Work order:
In the material below, find the line that contains "thumb mcp: (539, 539)" and the line that contains "ring mcp: (459, 618)", then write out exactly those two lines and everything between them.

══ Available data

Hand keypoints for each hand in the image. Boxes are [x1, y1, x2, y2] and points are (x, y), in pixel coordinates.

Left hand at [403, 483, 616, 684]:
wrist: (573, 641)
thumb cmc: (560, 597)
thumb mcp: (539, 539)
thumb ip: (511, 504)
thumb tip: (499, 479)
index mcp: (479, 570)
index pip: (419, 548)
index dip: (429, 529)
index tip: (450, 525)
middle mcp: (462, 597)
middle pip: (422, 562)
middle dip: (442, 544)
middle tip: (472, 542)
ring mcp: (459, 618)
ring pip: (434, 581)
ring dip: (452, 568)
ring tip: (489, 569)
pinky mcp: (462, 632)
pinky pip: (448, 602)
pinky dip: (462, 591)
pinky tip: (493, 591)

════
══ Available data

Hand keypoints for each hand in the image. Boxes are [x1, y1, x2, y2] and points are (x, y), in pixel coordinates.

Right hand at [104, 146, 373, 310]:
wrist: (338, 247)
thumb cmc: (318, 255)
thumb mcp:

════
══ Available data

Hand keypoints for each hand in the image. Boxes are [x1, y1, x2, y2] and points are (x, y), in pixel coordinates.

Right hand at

════

The answer:
thumb mcp: (539, 539)
thumb ip: (511, 504)
thumb tip: (499, 479)
index mcp: (479, 570)
index pip: (419, 548)
index dip: (429, 529)
index tip: (450, 525)
middle mcp: (462, 597)
middle pip: (422, 562)
middle dip: (442, 544)
middle tip: (472, 542)
ring mcp: (459, 618)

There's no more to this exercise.